Wed Oct 18 16:00:42 UTC 2006

I've been rewriting the Coldfire fec network driver for a week now to
try and make it stable under a significant network load and I'm running
into considerable trouble with deadlocks and network semaphore issues.
The next 2 days are important, if I can't get the driver stable then I
will have to abandon the network stack and try to kludge something up
with message queues.

The rx and tx tasks both sleep on rtems_bsdnet_event_receive().  When
they respectively awake, now having the semaphore, they both perform
their expected tasks, and then go back to sleep on the event again; rx
task allocates mbufs & sends them to ether_receive, tx task copies off
the mbuf data to the transmit buffers, etc..  This is all fine when the
I/O rate is low, but when it picks up, then the stack has issues, it
either silently deadlocks, prints that its waiting for mbufs (waits
forever, printing that its waiting every few secs), or says it can't
release the network semaphore and also deadlocks.

Version is RTEMS 4.6.6

I have the network task priority == 1, all other tasks lower.  256k in
both the mbuf_bytecount and mbuf_cluster_bytecount.

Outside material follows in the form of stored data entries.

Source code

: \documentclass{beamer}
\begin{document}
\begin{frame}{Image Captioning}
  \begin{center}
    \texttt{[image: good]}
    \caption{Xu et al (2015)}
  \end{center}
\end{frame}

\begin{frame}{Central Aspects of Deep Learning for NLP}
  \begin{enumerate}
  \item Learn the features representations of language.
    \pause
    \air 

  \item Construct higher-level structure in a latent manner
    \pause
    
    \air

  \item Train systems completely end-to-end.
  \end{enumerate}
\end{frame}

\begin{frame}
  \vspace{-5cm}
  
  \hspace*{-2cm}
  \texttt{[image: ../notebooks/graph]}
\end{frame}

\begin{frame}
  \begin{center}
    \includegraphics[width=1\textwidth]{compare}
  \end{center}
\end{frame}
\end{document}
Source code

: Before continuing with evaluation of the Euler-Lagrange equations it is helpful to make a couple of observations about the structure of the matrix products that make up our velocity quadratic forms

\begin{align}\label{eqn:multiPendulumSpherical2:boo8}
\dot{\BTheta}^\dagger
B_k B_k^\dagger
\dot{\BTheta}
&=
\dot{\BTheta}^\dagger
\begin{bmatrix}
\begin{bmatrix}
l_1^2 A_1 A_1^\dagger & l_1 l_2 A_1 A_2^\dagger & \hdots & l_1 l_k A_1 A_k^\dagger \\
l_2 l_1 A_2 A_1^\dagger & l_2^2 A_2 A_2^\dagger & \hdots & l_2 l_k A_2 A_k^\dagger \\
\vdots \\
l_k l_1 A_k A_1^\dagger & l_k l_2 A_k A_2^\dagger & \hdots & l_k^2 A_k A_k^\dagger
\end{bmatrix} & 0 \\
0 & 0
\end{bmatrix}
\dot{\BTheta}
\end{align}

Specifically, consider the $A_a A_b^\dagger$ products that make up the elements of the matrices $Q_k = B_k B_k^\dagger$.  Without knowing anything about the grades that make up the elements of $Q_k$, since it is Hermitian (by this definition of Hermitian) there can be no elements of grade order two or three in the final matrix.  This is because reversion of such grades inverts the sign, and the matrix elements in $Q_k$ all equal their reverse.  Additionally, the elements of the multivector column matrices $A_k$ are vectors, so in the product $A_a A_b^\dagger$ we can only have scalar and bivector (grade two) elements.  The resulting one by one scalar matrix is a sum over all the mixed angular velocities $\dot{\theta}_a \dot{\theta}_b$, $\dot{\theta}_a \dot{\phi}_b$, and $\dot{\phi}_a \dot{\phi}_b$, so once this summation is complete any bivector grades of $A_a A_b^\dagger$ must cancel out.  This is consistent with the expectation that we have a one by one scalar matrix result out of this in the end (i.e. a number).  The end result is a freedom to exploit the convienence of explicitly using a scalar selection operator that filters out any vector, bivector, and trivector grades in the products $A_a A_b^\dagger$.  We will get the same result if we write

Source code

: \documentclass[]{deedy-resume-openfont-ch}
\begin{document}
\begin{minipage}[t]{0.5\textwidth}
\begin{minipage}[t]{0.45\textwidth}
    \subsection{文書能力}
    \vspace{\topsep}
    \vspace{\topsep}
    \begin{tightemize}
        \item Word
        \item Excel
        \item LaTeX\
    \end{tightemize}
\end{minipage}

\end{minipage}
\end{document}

The problems mostly manifest in tcp receives by the RTEMS ftpd, but
rapid UDP sends also seem to lock up the stack.

The tx task always clears the tx queue; loading packets onto the card
till its full and dumping the rest.  Rx task receives packets, once an
mbuf allocation (done with M_DONTWAIT) fails, all remaining rx packets
on the card are dumped.  Thus the driver (theoretically) never queues tx
buffers and will not stall the card waiting for rx mbufs.

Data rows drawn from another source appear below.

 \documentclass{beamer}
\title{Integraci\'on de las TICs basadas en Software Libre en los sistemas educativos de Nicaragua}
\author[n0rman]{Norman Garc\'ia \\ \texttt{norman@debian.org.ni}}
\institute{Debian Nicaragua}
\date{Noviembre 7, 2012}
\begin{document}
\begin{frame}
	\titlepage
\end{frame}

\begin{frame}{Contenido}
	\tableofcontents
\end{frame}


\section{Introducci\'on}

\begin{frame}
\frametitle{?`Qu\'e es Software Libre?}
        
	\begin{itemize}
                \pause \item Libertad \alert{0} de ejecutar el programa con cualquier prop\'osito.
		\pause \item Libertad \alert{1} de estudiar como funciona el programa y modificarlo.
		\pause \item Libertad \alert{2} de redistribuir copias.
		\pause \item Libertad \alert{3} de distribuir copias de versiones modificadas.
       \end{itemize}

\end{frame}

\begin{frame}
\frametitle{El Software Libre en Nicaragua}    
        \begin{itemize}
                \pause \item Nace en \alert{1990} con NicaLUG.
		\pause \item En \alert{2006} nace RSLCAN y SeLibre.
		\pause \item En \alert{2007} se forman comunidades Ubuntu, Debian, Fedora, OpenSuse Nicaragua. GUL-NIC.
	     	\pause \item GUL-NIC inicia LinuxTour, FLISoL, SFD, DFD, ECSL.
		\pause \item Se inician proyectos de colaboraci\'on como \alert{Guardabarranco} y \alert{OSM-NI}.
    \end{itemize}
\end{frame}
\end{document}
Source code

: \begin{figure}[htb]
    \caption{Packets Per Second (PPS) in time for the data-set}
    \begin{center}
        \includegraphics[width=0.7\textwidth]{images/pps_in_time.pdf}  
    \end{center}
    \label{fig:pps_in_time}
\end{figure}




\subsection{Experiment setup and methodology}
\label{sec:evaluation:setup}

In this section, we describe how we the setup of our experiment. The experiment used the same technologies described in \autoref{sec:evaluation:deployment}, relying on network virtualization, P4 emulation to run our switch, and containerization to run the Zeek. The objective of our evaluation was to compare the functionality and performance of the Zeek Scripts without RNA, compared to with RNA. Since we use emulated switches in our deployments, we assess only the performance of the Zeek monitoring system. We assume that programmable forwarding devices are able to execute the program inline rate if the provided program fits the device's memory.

The questions that I'd <really> like to find answers to are;

Are there SPECIFIC guidelines anywhere about how driver rx & tx tasks
may and may not work with mbufs and how the network semaphore is to be
used?  The Network supplement is very general and quite old at this
point.

Is it true that the rx and tx tasks can allocate and free mbuffs as
needed when they have the network semaphore, OR must additional
semaphore release/obtain invocations be used for each and every mbuf
manipulation?

Under what conditions does the stack deadlock and what can drivers do to
help prevent it from doing so?

What is the functional relationship between the mbuf_bytecount and
mbuf_cluster_bytecount?

What should their relative sizings be?

Thanks,

Greg